# WHAT TO WORK ON:
An exact copy of the records is required, minus the pictures they hold.
-=-=-=-=-
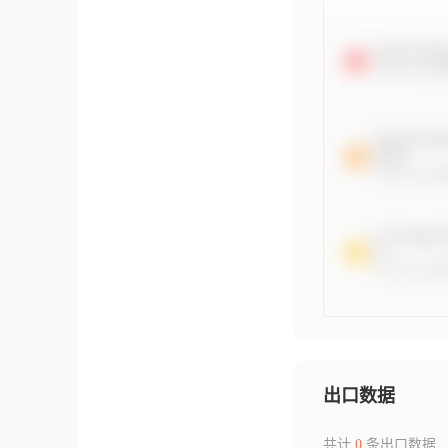
出口数据
共计
0
条出口数据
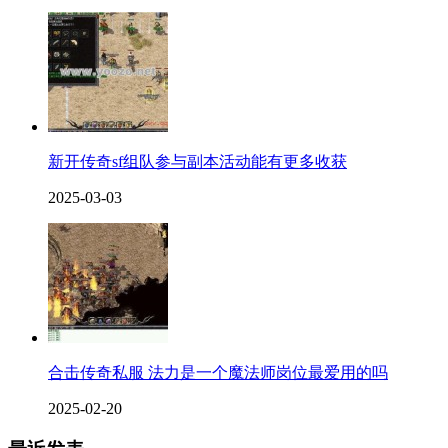
新开传奇sf组队参与副本活动能有更多收获
2025-03-03
合击传奇私服 法力是一个魔法师岗位最爱用的吗
2025-02-20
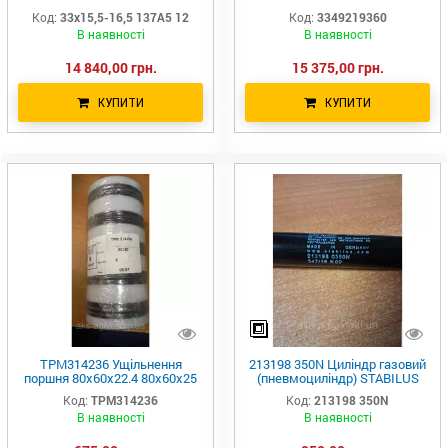
33х15.5-16.5
W42053000 3323030000
Код:
33х15,5-16,5 137A5 12
Код:
3349219360
В наявності
В наявності
14 840,00 грн.
15 375,00 грн.
КУПИТИ
КУПИТИ
TPM314236 Ущільнення
213198 350N Циліндр газовий
поршня 80x60x22.4 80x60x25
(пневмоциліндр) STABILUS
DBM, DAS, L43,MHM,
690мм Газовий амортизатор
Код:
TPM314236
Код:
213198 350N
KGD,KDSB, K18, PSA, TPL
В наявності
В наявності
-=-=-=-=-
# TASK SOLUTION:
出口数据
共计
0
条出口数据
新开传奇sf组队参与副本活动能有更多收获
2025-03-03
合击传奇私服 法力是一个魔法师岗位最爱用的吗
2025-02-20
33х15.5-16.5
W42053000 3323030000
Код:
33х15,5-16,5 137A5 12
Код:
3349219360
В наявності
В наявності
14 840,00 грн.
15 375,00 грн.
КУПИТИ
КУПИТИ
TPM314236 Ущільнення
213198 350N Циліндр газовий
поршня 80x60x22.4 80x60x25
(пневмоциліндр) STABILUS
DBM, DAS, L43,MHM,
690мм Газовий амортизатор
Код:
TPM314236
Код:
213198 350N
KGD,KDSB, K18, PSA, TPL
В наявності
В наявності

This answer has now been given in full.